Hay una sola línea de huellas que lleva a la última tienda de campaña del campamento. Es una tienda extraña y malhecha, que no debería abrigar nada. Empiezo a acercarme a ella, pero un viento fuerte sopla y la levanta volando. Realmente estaba mal hecha. Dentro no había nada.
Me regreso a mi propia tienda. Ahora me siento molesto. Realmente podría morir y esta persona juega conmigo. Camino dentro de sus pisadas. No me sorprendería si él está escondido en alguna otra de las tiendas para observar mi reacción cuando la carpa se destruía. Estoy cayendo en sus jugarretas.
Pienso en sus palabras. ¿Qué clase de débil mental sería yo si les hiciera caso? Me da un poco de risa pensar en ello. La verdadera fuerza es saber dónde está el cielo y dónde la tierra y tener tus pies firmes en ella, no creer en embustes tontos. Yo recuerdo el rostro de mi esposa, de mi madre y de mi hija. Recuerdo a mis compañeros que me esperan y que me salvarán cuando por fin prendan la fogata. Sé que debo ir con la fogata al oeste cuando alumbre.
Pasan los días y el hambre sigue. Al principio es hambre y después es dolor. Luego es algo más: el miedo. Tengo miedo de ser mi cuerpo, de comerme por dentro con la misma furia que el hambre misma.
Hago lo que tengo que hacer. No me siento feliz por ello. Estoy llorando. No quiero describirlo a detalle. Pienso que si hay un Dios él debe saber perdonarme. Prendo la fogata y saco uno de los cuerpos. Corto un pedazo y lo cocino. Mi estómago me duele.
Me doy cuenta de que el cuerpo que seleccioné ya estaba mordido.
Después, cuando hay un poco de luz de nuevo, encuentro otra botella en la fogata muerta.
“YO VI LO QUE HICISTE. ¿Tú crees que te dejarán vivir si se enteran? Por supuesto que no. Lo sabrán en cuanto te vean, lo notarán en tu cara. Ellos no van a entender, ellos no han vivido aquí. Te abandonaron, lo sabes. Te mandaron sólo porque querían que murieses. Si te ven de nuevo y saben lo que hiciste, te matarán. Tienen que saber, de otra forma no podrías haber sobrevivido. No puedes confiar en ellos. Si ves la luz, no vayas. Te lo digo porque sé cuánto has sufrido. El invierno casi se acaba. Quédate aquí. Puedes sobrevivir viviendo como has vivido. Ya has sufrido lo suficiente.”

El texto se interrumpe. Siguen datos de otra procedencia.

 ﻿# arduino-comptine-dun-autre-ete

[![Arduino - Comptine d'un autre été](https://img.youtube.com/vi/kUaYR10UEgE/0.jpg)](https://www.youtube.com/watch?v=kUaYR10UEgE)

Trato de dormir los siguientes días a través de mis lágrimas. Pienso en mi esposa. Pienso en lo que pensaría si se entera de lo que hice.

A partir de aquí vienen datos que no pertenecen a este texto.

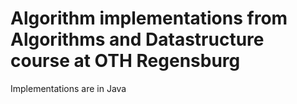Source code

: # Algorithm implementations from Algorithms and Datastructure course at OTH Regensburg

Implementations are in Java
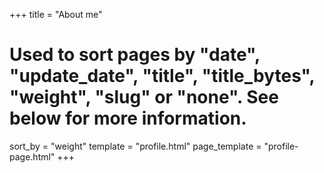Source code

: +++
title = "About me"

# Used to sort pages by "date", "update_date", "title", "title_bytes", "weight", "slug" or "none". See below for more information.
sort_by = "weight"
template = "profile.html"
page_template = "profile-page.html"
+++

De repente, la tormenta se calma. Sé que es una calma falsa, porque esa es la clase de tormenta que es esta. Es una tormenta eterna, hecha completamente para mí.
Salgo de la tienda de campaña y más por costumbre que por deseo, alzo la mirada al oeste. Veo una pequeña luz que parece flotar.

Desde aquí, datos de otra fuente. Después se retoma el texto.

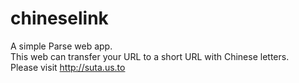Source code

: # chineselink
A simple Parse web app. <br />
This web can transfer your URL to a short URL with Chinese letters. <br />
Please visit http://suta.us.to
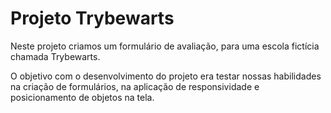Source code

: # Projeto Trybewarts

Neste projeto criamos um formulário de avaliação, para uma escola fictícia chamada Trybewarts. 

O objetivo com o desenvolvimento do projeto era testar nossas habilidades na criação de formulários, na aplicação de responsividade e posicionamento de objetos na tela.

Es la fogata de una excursión en la montaña. Está a un buen tramo, pero mientras la tormenta no golpee quizás pueda llegar hasta ella. Ahí tendría amigos, comida y un lugar que no esté frío.
Allá tendría que explicar lo que tuve que hacer para sobrevivir.
Empiezo a caminar hacía la fogata, a dejar atrás al campamento. Cierro los ojos y empiezo a llorar.
Me doy la vuelta.
Regreso a mi tienda de campaña. Me hinco, la entrada está a mis espaldas.
Escucho pisadas que dan la vuelta a la tienda y que se paran en la entrada. Escucho un ruido y una luz empieza a alumbrar a mi espalda. Alguien alza la pequeña entrada de la tienda. Es una luz leve, lo que quiere decir que pronto volverá la tormenta.
Detrás de mí, siento que el noocomito me observa.